Collecting Social Security while you’re working can be a headache. And figuring out whether you’re better off with your own retirement benefit or your spouse’s is another tricky decision.
In this week’s reader question on Social Security, a widow who’s facing both complications reaches out to columnist Phil Moeller, the author of Get What’s Yours for Medicare: Maximize Your Coverage, Minimize Your Costs and the co-author of the updated edition of The New York Times bestseller How to Get What’s Yours: The Revised Secrets to Maxing Out Your Social Security.
Got a question of your own about Medicare or Social Security? Send it to firstname.lastname@example.org.
How will my job affect my survivor’s benefit?
Cheri S.: My husband passed on May 1st of this year, one week shy of his 79th birthday. He started collecting his benefits at age 62 or 63 and was retired. I am 64 and work full time. I will be 65 in July 2019. I have been told that I cannot collect any of my late husband’s Social Security while I have a job and earn more than $17,000 dollars for the first year I would start collecting benefits.
At age 66 I’m told I would be able to collect something and be able to earn more than $46,000, which is about what I would make if I was still working and collecting his Social Security. Is the first year of collecting a calendar year or the remaining year, say 2018? Please let me know your thoughts and which direction I should go.
Phil Moeller: Social Security’s earnings test does limit your Social Security benefits if your outside earnings are more than $17,640 in calendar year 2019. After you’ve earned that much, Social Security will reduce your benefit by $1 for every $2 earned above the threshold. So, you might get something. It depends on the size of your widow’s benefit and how much you earn.
In the calendar year in which you are scheduled to reach your full retirement age—when you turn 66 in 2020—the threshold jumps to $46.920 (that’s the 2019 figure—it should be slightly higher in 2020). Your benefit would then be reduced by $1 for every $3 earned above this limit. Based on your earnings, you likely would collect all of your benefits.

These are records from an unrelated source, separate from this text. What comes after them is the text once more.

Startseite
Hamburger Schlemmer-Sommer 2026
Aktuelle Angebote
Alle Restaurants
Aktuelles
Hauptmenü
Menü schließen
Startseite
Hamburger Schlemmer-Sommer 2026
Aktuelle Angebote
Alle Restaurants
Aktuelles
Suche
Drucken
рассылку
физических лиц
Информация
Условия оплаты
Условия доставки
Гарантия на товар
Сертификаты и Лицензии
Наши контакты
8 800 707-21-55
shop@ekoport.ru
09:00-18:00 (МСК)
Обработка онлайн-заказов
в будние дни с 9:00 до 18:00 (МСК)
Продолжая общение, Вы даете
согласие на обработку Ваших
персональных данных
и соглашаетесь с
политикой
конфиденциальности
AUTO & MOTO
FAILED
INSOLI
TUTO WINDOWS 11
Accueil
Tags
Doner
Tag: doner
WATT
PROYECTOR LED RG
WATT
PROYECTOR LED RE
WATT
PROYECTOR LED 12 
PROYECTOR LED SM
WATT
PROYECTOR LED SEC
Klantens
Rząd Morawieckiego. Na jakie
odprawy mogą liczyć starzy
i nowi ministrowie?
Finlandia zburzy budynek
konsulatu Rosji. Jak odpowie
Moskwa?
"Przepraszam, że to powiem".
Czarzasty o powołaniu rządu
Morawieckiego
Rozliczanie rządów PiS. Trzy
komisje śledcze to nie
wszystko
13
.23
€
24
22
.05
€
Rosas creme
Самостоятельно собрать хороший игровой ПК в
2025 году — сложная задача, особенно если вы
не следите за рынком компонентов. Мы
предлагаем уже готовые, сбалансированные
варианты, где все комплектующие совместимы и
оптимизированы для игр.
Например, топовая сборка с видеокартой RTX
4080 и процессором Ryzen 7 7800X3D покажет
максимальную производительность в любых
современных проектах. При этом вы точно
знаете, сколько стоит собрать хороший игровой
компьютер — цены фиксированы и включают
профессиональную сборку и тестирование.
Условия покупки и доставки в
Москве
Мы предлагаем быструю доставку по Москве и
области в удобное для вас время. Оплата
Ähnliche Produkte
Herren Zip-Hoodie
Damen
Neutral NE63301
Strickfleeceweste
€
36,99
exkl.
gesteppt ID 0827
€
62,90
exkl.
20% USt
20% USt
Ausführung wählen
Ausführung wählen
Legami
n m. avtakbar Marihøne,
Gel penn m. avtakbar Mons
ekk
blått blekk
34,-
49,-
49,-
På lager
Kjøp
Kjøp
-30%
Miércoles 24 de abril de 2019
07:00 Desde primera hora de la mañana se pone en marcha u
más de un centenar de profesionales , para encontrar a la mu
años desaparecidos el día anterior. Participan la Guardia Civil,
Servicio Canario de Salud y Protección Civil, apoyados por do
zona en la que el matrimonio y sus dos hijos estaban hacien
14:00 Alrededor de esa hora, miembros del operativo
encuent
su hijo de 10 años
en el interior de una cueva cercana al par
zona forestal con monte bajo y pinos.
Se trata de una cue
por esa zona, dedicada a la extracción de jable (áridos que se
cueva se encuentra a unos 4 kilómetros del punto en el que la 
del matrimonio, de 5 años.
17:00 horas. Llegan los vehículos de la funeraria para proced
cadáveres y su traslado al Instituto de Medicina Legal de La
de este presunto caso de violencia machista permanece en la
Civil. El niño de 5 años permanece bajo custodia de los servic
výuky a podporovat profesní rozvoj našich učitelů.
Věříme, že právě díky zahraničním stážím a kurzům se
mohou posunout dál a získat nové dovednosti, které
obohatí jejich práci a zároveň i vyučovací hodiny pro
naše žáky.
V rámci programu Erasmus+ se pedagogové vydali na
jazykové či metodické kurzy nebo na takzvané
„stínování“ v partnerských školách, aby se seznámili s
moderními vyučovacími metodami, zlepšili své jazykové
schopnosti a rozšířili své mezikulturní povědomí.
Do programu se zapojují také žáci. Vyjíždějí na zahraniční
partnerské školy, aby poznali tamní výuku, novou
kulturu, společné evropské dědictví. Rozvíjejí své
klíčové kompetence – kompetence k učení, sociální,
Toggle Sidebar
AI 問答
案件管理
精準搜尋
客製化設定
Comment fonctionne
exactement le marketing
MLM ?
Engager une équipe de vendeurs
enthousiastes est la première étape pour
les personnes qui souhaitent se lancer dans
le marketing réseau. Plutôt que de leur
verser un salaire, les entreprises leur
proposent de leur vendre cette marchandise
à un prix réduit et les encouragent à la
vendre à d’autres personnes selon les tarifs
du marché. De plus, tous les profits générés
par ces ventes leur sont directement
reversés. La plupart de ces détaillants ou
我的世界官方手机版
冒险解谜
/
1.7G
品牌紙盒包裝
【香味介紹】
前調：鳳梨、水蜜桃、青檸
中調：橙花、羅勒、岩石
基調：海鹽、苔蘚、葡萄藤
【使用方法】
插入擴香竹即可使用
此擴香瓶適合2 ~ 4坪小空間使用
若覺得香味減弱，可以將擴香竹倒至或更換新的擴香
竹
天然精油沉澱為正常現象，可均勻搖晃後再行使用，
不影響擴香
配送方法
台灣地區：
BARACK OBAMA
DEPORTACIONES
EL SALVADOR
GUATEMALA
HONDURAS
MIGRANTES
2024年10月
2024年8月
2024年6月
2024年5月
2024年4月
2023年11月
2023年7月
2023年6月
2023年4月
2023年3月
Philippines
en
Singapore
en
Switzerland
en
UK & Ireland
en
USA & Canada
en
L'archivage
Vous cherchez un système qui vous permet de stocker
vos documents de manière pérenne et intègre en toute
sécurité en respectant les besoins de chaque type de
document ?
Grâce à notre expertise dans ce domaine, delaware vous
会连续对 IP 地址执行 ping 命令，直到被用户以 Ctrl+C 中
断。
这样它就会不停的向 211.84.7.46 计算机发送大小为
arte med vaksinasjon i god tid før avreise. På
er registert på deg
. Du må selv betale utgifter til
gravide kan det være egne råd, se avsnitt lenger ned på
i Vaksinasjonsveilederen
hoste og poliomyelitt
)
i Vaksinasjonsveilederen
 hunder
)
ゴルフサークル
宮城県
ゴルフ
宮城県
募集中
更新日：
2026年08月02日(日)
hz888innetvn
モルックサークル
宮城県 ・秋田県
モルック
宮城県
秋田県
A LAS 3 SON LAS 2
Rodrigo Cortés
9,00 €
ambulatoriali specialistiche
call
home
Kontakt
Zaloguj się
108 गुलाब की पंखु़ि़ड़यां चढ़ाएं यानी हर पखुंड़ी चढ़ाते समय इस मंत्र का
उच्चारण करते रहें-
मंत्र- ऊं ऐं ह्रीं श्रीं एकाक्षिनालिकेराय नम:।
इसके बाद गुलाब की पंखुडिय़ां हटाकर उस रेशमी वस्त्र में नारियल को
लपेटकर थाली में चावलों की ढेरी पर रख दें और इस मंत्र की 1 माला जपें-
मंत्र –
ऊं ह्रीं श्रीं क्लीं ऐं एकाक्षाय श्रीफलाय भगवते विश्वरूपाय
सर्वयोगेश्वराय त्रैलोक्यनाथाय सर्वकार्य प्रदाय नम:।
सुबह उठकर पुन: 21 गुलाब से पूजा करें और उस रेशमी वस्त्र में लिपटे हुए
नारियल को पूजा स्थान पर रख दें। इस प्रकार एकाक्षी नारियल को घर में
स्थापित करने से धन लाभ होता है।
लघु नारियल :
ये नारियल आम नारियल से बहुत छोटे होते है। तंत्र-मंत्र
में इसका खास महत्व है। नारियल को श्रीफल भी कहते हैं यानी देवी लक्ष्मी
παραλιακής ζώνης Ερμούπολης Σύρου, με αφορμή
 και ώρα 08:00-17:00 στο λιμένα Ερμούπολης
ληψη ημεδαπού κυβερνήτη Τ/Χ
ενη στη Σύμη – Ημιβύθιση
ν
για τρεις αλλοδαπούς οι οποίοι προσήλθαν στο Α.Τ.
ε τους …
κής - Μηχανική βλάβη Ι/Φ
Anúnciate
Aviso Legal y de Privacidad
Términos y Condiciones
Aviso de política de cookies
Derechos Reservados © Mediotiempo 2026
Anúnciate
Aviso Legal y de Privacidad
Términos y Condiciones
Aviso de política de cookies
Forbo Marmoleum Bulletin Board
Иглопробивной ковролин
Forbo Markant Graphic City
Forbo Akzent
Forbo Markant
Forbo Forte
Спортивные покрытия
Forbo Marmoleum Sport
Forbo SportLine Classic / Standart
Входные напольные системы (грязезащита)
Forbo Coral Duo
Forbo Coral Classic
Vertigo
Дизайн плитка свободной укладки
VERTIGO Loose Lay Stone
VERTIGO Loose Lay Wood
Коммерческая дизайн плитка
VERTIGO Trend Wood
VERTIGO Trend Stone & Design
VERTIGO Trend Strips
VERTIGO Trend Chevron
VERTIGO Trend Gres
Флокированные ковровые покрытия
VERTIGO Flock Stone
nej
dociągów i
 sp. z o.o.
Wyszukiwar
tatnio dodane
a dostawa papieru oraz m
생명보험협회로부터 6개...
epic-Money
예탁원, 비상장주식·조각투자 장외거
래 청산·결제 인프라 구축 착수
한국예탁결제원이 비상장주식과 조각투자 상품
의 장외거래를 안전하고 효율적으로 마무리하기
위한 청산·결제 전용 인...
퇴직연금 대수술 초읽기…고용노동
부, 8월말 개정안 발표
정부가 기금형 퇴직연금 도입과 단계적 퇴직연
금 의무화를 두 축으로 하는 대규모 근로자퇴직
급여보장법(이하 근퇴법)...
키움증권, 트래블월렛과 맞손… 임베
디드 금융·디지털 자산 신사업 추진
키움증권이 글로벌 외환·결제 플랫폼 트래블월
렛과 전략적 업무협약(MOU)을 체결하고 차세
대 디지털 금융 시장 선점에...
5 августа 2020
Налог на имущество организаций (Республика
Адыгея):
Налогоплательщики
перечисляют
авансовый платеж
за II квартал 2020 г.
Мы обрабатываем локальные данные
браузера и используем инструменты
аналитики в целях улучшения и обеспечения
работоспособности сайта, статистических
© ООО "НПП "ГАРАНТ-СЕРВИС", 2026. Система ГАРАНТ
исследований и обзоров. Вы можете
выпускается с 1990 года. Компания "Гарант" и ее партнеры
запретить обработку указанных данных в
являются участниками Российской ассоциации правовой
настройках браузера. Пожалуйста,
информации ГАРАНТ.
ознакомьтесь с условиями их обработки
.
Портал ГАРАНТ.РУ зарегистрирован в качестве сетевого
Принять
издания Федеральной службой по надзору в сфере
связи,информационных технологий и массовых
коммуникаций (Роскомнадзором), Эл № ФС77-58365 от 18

While you’re figuring out what you want to do with your widow’s benefit, I suggest you also find out about your own retirement benefits. They may well be larger than your widow’s benefit, and this is very important.
You can find out the projected size of your retirement benefit by opening an online My Social Security account.
Here’s where things can get a little tricky, so please bear with me. Your widow’s benefit will increase in value each year you delay claiming it until you turn 66, when it reaches its full value. Your retirement benefit, on the other hand, doesn’t reach its full value until you turn 70.
If your retirement benefit at age 70 will be larger than your widow’s benefit at age 66, you would claim the widow’s benefit as soon as you would receive any benefit dollars at all.
On the other hand, if your widow’s benefit at age 66 will be larger than your retirement benefit at age 70, you should defer filing for the widow’s benefit until you turn 66. Instead, when you turn 62, you should file right away for your retirement benefit and get what you can even though the earnings test will reduce your benefit.
I’m sorry this is so complicated. If it wasn’t, we wouldn’t have needed to write an entire book about it! Best of luck.
How much do I gain by waiting to claim?
Wendy, Huntingburg, Ind.: I’m retiring in May of 2019 to get Medicare but not to get my Social Security. Will it benefit me to just leave it for another 1 1/2 years and collect when I’m 66?
Phil Moeller: You bet! Between the earliest normal claiming age of 62 and the age of 70, when Social Security benefits reach their maximum, they will rise by 7% to 8% a year for each year you defer claiming.